System.out.println("gleich kommt repaint");
repaint(); 

+

public void paintComponent(Graphics g){ 
System.out.println("paintComponent");
...
}

---------

wenn beide Meldungen nicht erscheinen, dann liegt es daran,
dass es gar nicht zum repaint()-Aufruf kommt (irgendein if/else)

wenn aber 'gleich kommt repaint' ausgegeben wird und die andere Meldung nicht,
dann wirds interessant, ist es so?


----------



## happy_robot (7. Dez 2007)

ein repaint zeichnet nicht einfach so mal munter drauflos.
du musst vorher ein invalidate() loschicken damit du einen bereich als ungültige darstellung erklärst.


----------



## SlaterB (7. Dez 2007)

da habe ich andere Erfahrungen (falls es nicht um die Millisekunde genau geht)


----------



## Marco13 (8. Dez 2007)

Ein repaint bewirkt ein repaint. (Es geht doch nichts über sprechende Methodennamen). Vielleicht liegt das Problem in der fälschlichen Annahme, dass das paintComponent vom repaint aus aufgerufen wird. Das ist aber NICHT so. Ein repaint ist nur ein Hinweis: ~""Painte mal, sobald sich die Gelegeneheit dafür ergibt"". Es wird also nach dem repaint das "//Kontur schließen "-Zeux ausgeführt, und "irgendwann später" dann auch mal paintComponent. (BTW:Ein invalidate braucht man definitiv NICHT. )


----------



## happy_robot (8. Dez 2007)

Marco13 hat gesagt.:
			
		

> Ein repaint bewirkt ein repaint.


da kann ich aus der praxis sagen daß dies definitiv nicht der fall ist. sonst hätte er doch das problem nicht. 



			
				Marco13 hat gesagt.:
			
		

> ..... und "irgendwann später" dann auch mal paintComponent.


das würde also heissen daß ein repaint auf dem JFrame immer ALLE components neuzeichen würde. das ist sicherlich nicht so.  es werden nur die komponenten gezeichnet die auch "dirty" sind und als solche gekennzeichnet sind. das zu markieren ist explizit notwendig. deswegen hatte ich hier ein invalidate() für den zu zeichnenden bereich empfohlen. ich mache es selber so und es klappt prima. in der win32-api muss mans genau so machen. 



			
				Marco13 hat gesagt.:
			
		

> (BTW:Ein invalidate braucht man definitiv NICHT. )

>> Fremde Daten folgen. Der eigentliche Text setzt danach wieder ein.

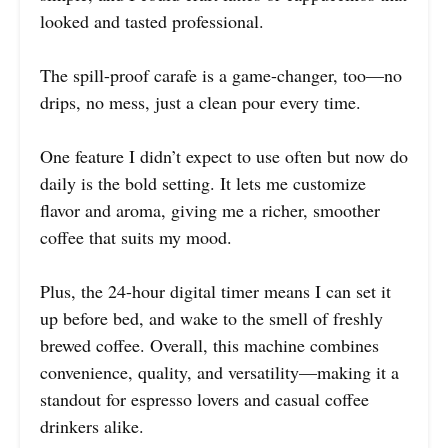
looked and tasted professional.
The spill-proof carafe is a game-changer, too—no
drips, no mess, just a clean pour every time.
One feature I didn’t expect to use often but now do
daily is the bold setting. It lets me customize
flavor and aroma, giving me a richer, smoother
coffee that suits my mood.
Plus, the 24-hour digital timer means I can set it
up before bed, and wake to the smell of freshly
brewed coffee. Overall, this machine combines
convenience, quality, and versatility—making it a
standout for espresso lovers and casual coffee
drinkers alike.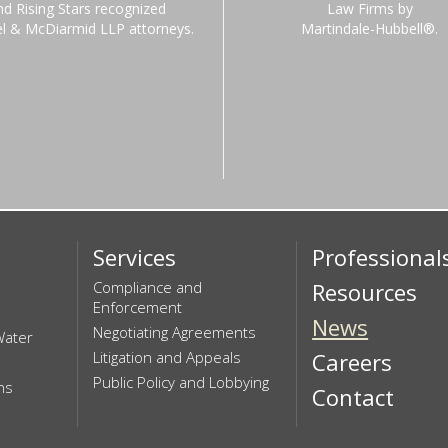
nd Rising Stars recognized
Law Firms by
el & McDiarmid LLP attorneys.
Martindale-Hubbell®.
Services
Professional
Compliance and
Resources
Enforcement
News
Negotiating Agreements
Water
Litigation and Appeals
Careers
Public Policy and Lobbying
ns
Contact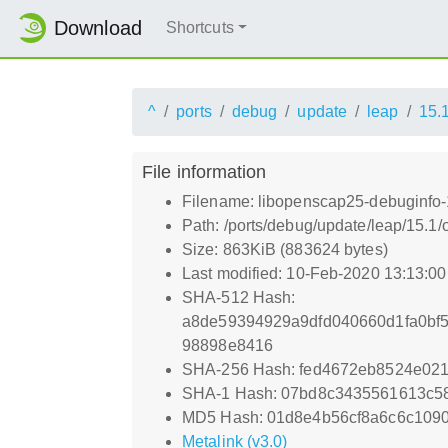
Download
Shortcuts
^
ports
debug
update
leap
15.
File information
Filename: libopenscap25-debuginfo-1
Path: /ports/debug/update/leap/15.1
Size: 863KiB (883624 bytes)
Last modified: 10-Feb-2020 13:13:0
SHA-512 Hash:
a8de59394929a9dfd040660d1fa0bf
98898e8416
SHA-256 Hash: fed4672eb8524e02
SHA-1 Hash: 07bd8c3435561613c5
MD5 Hash: 01d8e4b56cf8a6c6c109
Metalink (v3.0)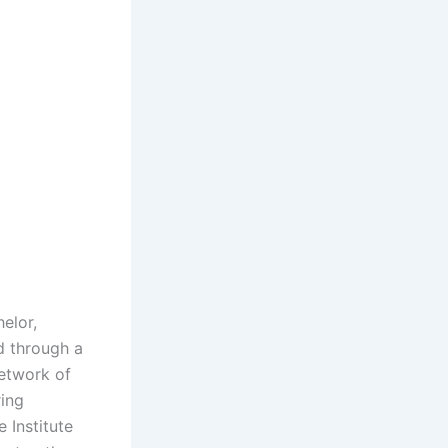
elor,
d through a
network of
ring
 Institute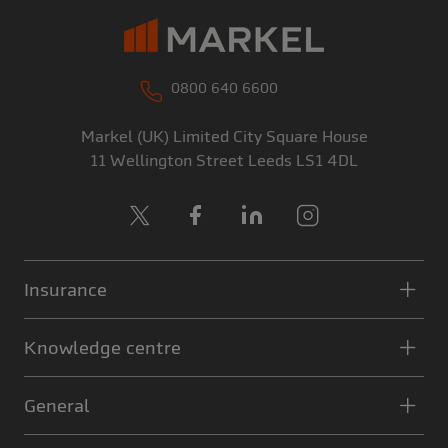
0800 640 6600
Markel (UK) Limited
City Square House
11 Wellington Street
Leeds
LS1 4DL
X
Facebook
LinkedIn
Instagram
Insurance
Knowledge centre
General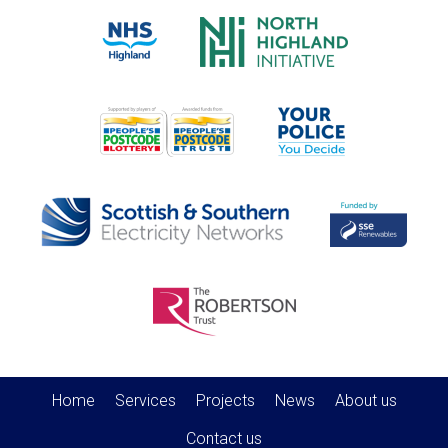
Home
Services
Projects
News
About us
Contact us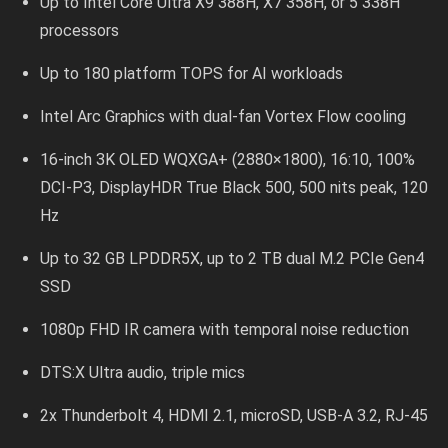
Up to Intel Core Ultra X9 388H, X7 358H, or 5 338H
processors
Up to 180 platform TOPS for AI workloads
Intel Arc Graphics with dual-fan Vortex Flow cooling
16-inch 3K OLED WQXGA+ (2880×1800), 16:10, 100%
DCI-P3, DisplayHDR True Black 500, 500 nits peak, 120
Hz
Up to 32 GB LPDDR5X, up to 2 TB dual M.2 PCIe Gen4
SSD
1080p FHD IR camera with temporal noise reduction
DTS:X Ultra audio, triple mics
2x Thunderbolt 4, HDMI 2.1, microSD, USB-A 3.2, RJ-45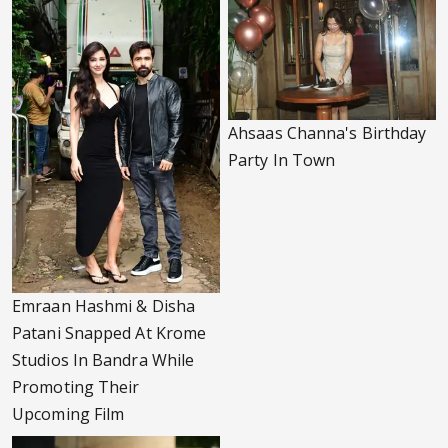
Ahsaas Channa's Birthday
Party In Town
Emraan Hashmi & Disha
Patani Snapped At Krome
Studios In Bandra While
Promoting Their
Upcoming Film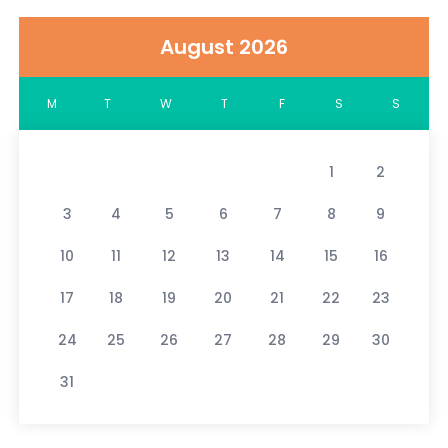
August 2026
M
T
W
T
F
S
S
1
2
3
4
5
6
7
8
9
10
11
12
13
14
15
16
17
18
19
20
21
22
23
24
25
26
27
28
29
30
31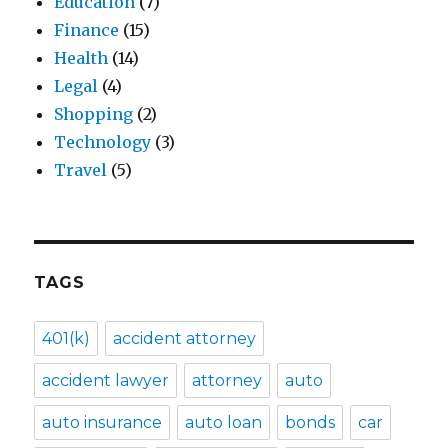
Education
(7)
Finance
(15)
Health
(14)
Legal
(4)
Shopping
(2)
Technology
(3)
Travel
(5)
TAGS
401(k)
accident attorney
accident lawyer
attorney
auto
auto insurance
auto loan
bonds
car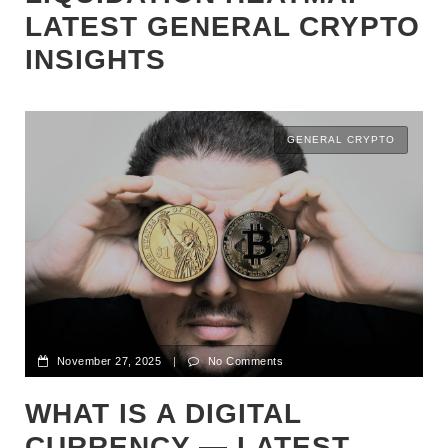
LATEST GENERAL CRYPTO
INSIGHTS
GENERAL CRYPTO
November 27, 2025
|
No Comments
WHAT IS A DIGITAL
CURRENCY — LATEST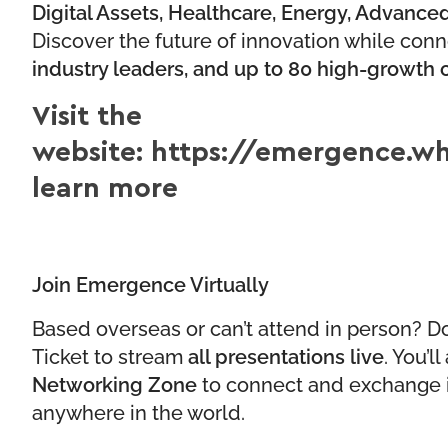
Digital Assets, Healthcare, Energy, Advanc
Discover the future of innovation while con
industry leaders, and up to 80 high-growth
Visit the
website:
https://emergence.wh
learn more
Join Emergence Virtually
Based overseas or can’t attend in person? Do
Ticket to stream
all presentations live
. You’l
Networking Zone
to connect and exchange 
anywhere in the world.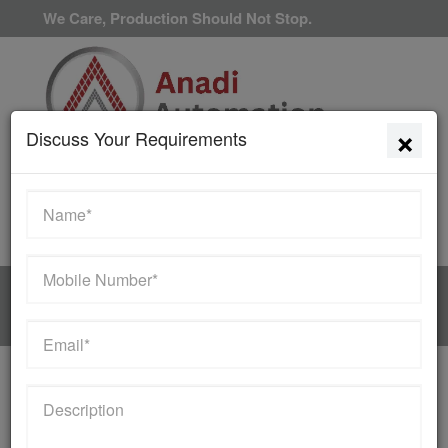
We Care, Production Should Not Stop.
×
Discuss Your Requirements
Available 24/7/365
HOME
MANUFACTURER
Contact Us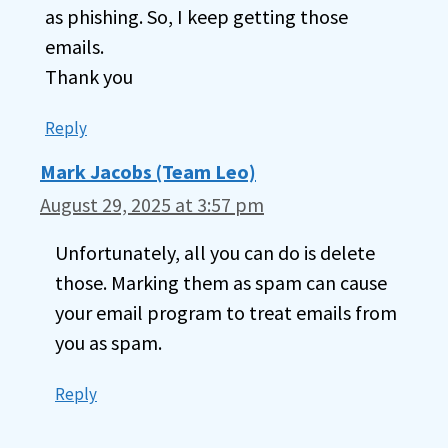
as phishing. So, I keep getting those
emails.
Thank you
Reply
Mark Jacobs (Team Leo)
August 29, 2025 at 3:57 pm
Unfortunately, all you can do is delete
those. Marking them as spam can cause
your email program to treat emails from
you as spam.
Reply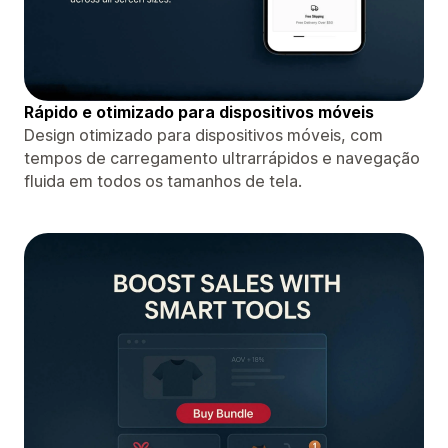
Rápido e otimizado para dispositivos móveis
Design otimizado para dispositivos móveis, com
tempos de carregamento ultrarrápidos e navegação
fluida em todos os tamanhos de tela.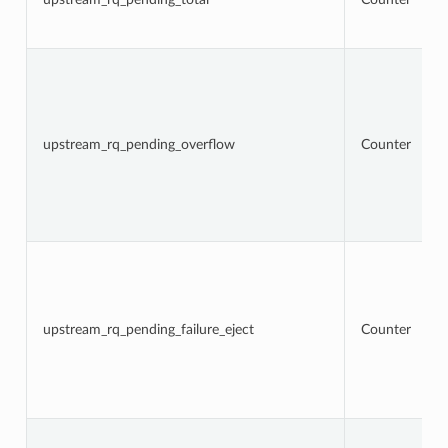
upstream_rq_pending_overflow
Counter
upstream_rq_pending_failure_eject
Counter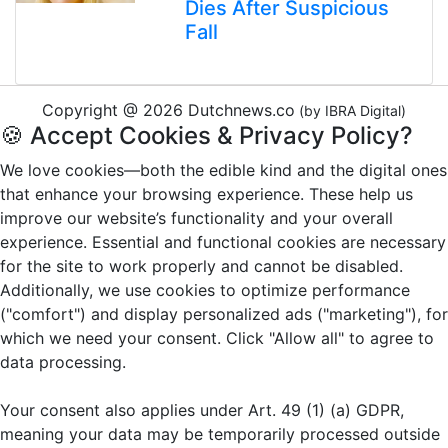
Dies After Suspicious
Fall
Copyright @ 2026 Dutchnews.co
(by IBRA Digital)
🍪 Accept Cookies & Privacy Policy?
We love cookies—both the edible kind and the digital ones
that enhance your browsing experience. These help us
improve our website’s functionality and your overall
experience. Essential and functional cookies are necessary
for the site to work properly and cannot be disabled.
Additionally, we use cookies to optimize performance
("comfort") and display personalized ads ("marketing"), for
which we need your consent. Click "Allow all" to agree to
data processing.
Your consent also applies under Art. 49 (1) (a) GDPR,
meaning your data may be temporarily processed outside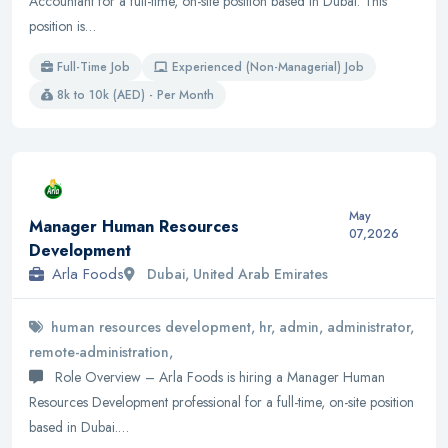
Accountant for a full-time, on-site position based in Dubai. This
position is…
Full-Time Job
Experienced (Non-Managerial) Job
8k to 10k (AED) - Per Month
May
Manager Human Resources
07,2026
Development
Arla Foods
Dubai, United Arab Emirates
human resources development, hr, admin, administrator,
remote-administration,
Role Overview – Arla Foods is hiring a Manager Human
Resources Development professional for a full-time, on-site position
based in Dubai.…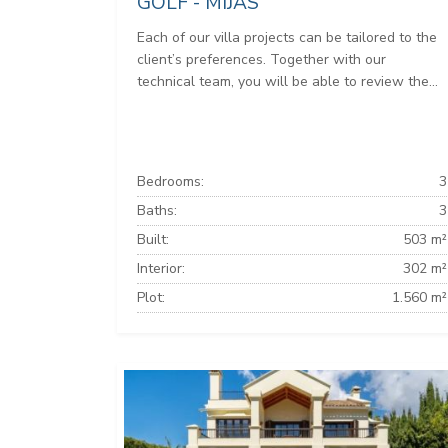
GOLF - MIJAS
Each of our villa projects can be tailored to the
client’s preferences. Together with our
technical team, you will be able to review the...
Bedrooms:
3
Baths:
3
Built:
503 m²
Interior:
302 m²
Plot:
1.560 m²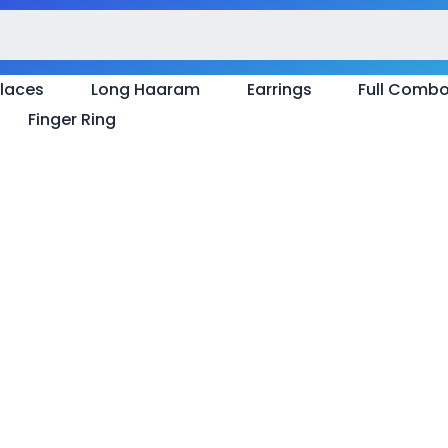
laces
Long Haaram
Earrings
Full Comb
Finger Ring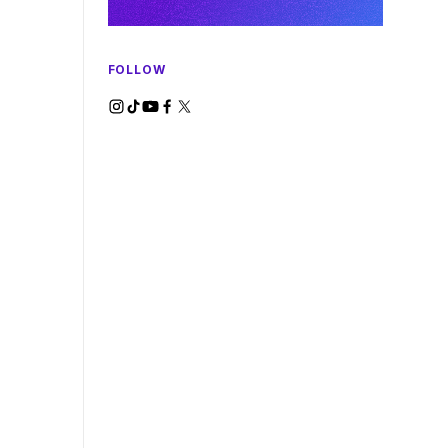
FOLLOW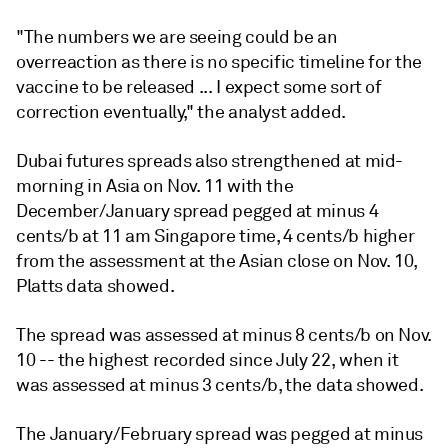
"The numbers we are seeing could be an
overreaction as there is no specific timeline for the
vaccine to be released ... I expect some sort of
correction eventually," the analyst added.
Dubai futures spreads also strengthened at mid-
morning in Asia on Nov. 11 with the
December/January spread pegged at minus 4
cents/b at 11 am Singapore time, 4 cents/b higher
from the assessment at the Asian close on Nov. 10,
Platts data showed.
The spread was assessed at minus 8 cents/b on Nov.
10 -- the highest recorded since July 22, when it
was assessed at minus 3 cents/b, the data showed.
The January/February spread was pegged at minus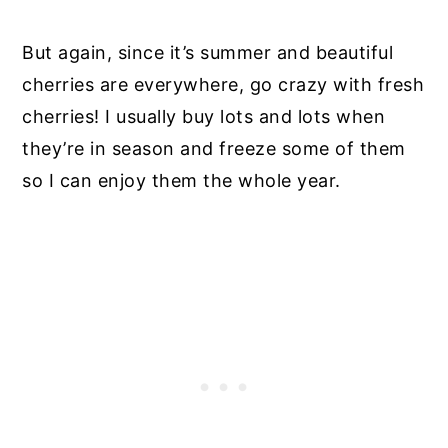
But again, since it’s summer and beautiful
cherries are everywhere, go crazy with fresh
cherries! I usually buy lots and lots when
they’re in season and freeze some of them
so I can enjoy them the whole year.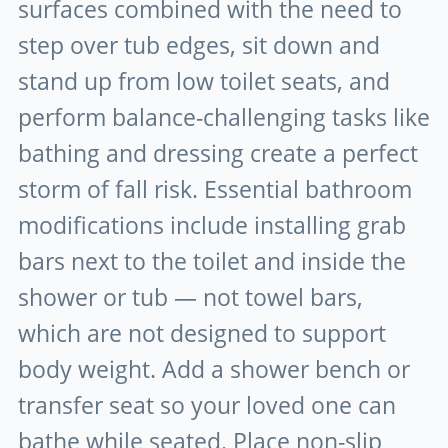
surfaces combined with the need to
step over tub edges, sit down and
stand up from low toilet seats, and
perform balance-challenging tasks like
bathing and dressing create a perfect
storm of fall risk. Essential bathroom
modifications include installing grab
bars next to the toilet and inside the
shower or tub — not towel bars,
which are not designed to support
body weight. Add a shower bench or
transfer seat so your loved one can
bathe while seated. Place non-slip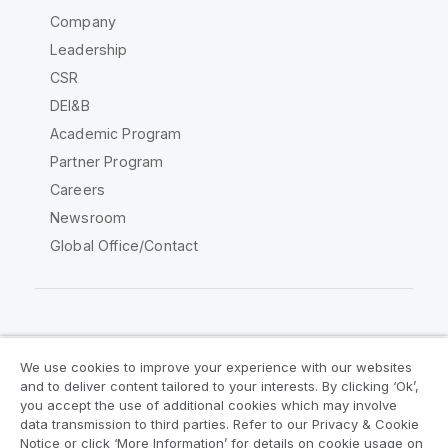
Company
Leadership
CSR
DEI&B
Academic Program
Partner Program
Careers
Newsroom
Global Office/Contact
Qlik Community
We use cookies to improve your experience with our websites
and to deliver content tailored to your interests. By clicking ‘Ok’,
Legal Agreements
Product Terms
you accept the use of additional cookies which may involve
data transmission to third parties. Refer to our Privacy & Cookie
Legal Policies
Privacy & Cookie Notice
Notice or click ‘More Information’ for details on cookie usage on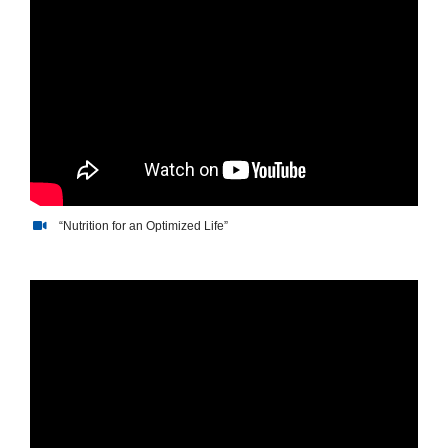
“Nutrition for an Optimized Life”
“Nutrition for an Optimized
Life”“Nutrition for an Optimized Lif Op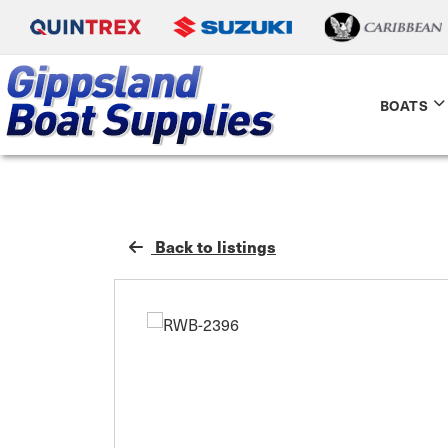
BOATS
Back to listings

kann sein daß ich mich hier geirrt habe, aber aus meiner erfahrung heraus ist es notwendig für ein garantiertes zeichnen. das immer alles im container gezeichnet wird ist sicherlich falsch. das wäre ja wohl ein performancetechnisches desaster. hier wäre es jetzt wichtig zu wissen wie man einer component sagt daß sie "dirty" oder "invalid"  ist.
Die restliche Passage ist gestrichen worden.